Moonlight : la guerre aux clichés


Le film qui a remporté récemment l’Oscar du meilleur film constitue la surprise cinématographique de 2017.

A Miami, dans les années 1980, Chiron tente de grandir, entre les coups qu’il reçoit à l’école et sa mère, une infirmière bienveillante qui s’enfonce peu à peu dans la drogue. Le jeune homme est en train de découvrir qu’il est homosexuel et a du mal à l’assumer. Seul son ami Kevin parvient à lire dans l’esprit de Chiron comme dans un livre. Alors que sa mère l’abandonne à cause de son addiction au crack, Chiron se trouve des parents de substitution avec Teresa et Juan, un dealer. Le couple l’encourage à accepter son identité, sans se conformer aux conventions de la masculinité et de la sexualité…

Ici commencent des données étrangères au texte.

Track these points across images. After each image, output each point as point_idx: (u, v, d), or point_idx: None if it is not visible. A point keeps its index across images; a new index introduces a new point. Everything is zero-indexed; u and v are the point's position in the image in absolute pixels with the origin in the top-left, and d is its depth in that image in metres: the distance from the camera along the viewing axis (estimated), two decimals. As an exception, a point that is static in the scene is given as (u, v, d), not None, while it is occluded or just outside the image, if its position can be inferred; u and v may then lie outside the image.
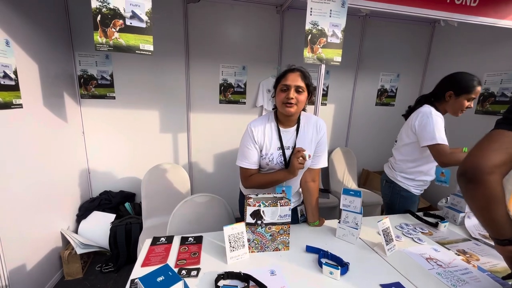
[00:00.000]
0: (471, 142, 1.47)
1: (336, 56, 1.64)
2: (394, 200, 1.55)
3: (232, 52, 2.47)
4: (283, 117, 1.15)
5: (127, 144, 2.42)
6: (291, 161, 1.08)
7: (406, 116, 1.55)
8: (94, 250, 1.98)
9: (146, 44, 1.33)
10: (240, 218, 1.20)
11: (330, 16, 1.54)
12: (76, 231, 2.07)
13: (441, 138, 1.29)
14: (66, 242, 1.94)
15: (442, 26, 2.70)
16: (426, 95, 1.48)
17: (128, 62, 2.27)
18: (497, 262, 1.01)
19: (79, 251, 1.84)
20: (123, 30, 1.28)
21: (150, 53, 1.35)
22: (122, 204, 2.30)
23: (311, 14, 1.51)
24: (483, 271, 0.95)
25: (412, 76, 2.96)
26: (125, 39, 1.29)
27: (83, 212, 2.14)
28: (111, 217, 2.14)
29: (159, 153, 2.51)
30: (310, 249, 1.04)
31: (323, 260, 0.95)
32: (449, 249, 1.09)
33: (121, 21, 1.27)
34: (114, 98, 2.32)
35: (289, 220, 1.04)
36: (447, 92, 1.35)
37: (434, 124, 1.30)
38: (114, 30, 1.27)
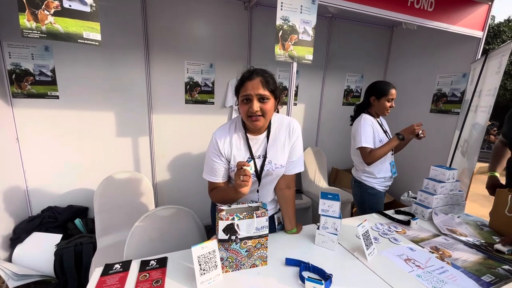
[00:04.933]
0: (427, 137, 1.58)
1: (307, 54, 1.59)
2: (364, 198, 1.70)
3: (198, 48, 2.29)
4: None
5: (75, 151, 2.09)
6: (234, 180, 0.91)
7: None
8: (34, 280, 1.64)
9: (91, 32, 1.11)
10: (212, 227, 1.07)
11: (301, 12, 1.48)
12: (9, 259, 1.71)
13: (364, 141, 1.51)
14: (-6, 274, 1.58)
15: (400, 30, 2.88)
16: (360, 104, 1.72)
17: (74, 55, 1.95)
18: (467, 257, 1.04)
19: (12, 284, 1.50)
20: (60, 14, 1.05)
21: (97, 43, 1.14)
22: (71, 221, 1.97)
23: (281, 9, 1.43)
24: (457, 267, 0.97)
25: (374, 77, 3.06)
26: (63, 25, 1.06)
27: (19, 234, 1.77)
28: (57, 237, 1.81)
29: (116, 160, 2.21)
30: (290, 262, 0.96)
31: (305, 275, 0.87)
32: (423, 247, 1.10)
33: (56, 2, 1.04)
34: (57, 97, 1.97)
35: (267, 232, 0.93)
36: (371, 97, 1.61)
37: (361, 129, 1.53)
38: (48, 13, 1.04)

Accueil triomphal dans les festivals où il a concouru, critiques dithyrambiques aux Etats-Unis et, en guise de première consécration l’Oscar du meilleur film il y a quelques jours, l’attribution surprise du Golden Globe du meilleur film dramatique : Moonlight, deuxième long métrage d’un jeune réalisateur afro-américain, arrive dans les salles obscures précédé d’une réputation de chef-d’œuvre. Un parcours exceptionnel pour un film plutôt modeste. Moonlight fonctionne comme la mémoire de Chiron. Par bouffées. Ellipses et reliefs qui donnent le sens d’une vie. En adaptant le texte autobiographique de Tarell Alvin McCraney, le réalisateur Barry Jenkins a opté pour une combustion douce, en trois âges, avec des étincelles ici et là, et une manière sourde d’épouser le mutique apprentissage de Chiron. L’originalité de ce film tient à la grande délicatesse avec laquelle le cinéaste met en scène cette violence sociale. L’onirisme des images et la poésie du montage apportent à cette histoire douloureuse une douceur apaisante, sans être factice — l’homophobie dont est victime le héros et ses conséquences ne sont jamais édulcorées.

Le parti pris visuel et narratif est audacieux, mais pas toujours abouti. C’est probablement une question de dosage : la mise en scène est un peu trop poseuse quand le cinéaste chronique l’enfance et l’adolescence du héros… et un peu trop posée quand il évoque sa métamorphose à l’âge adulte. Dommage, aussi, qu’il sacrifie trop vite le plus beau personnage du film : Mahershala Ali. Ce dernier est pourtant magnifique d’humanité en dealer devenu mentor au grand coeur.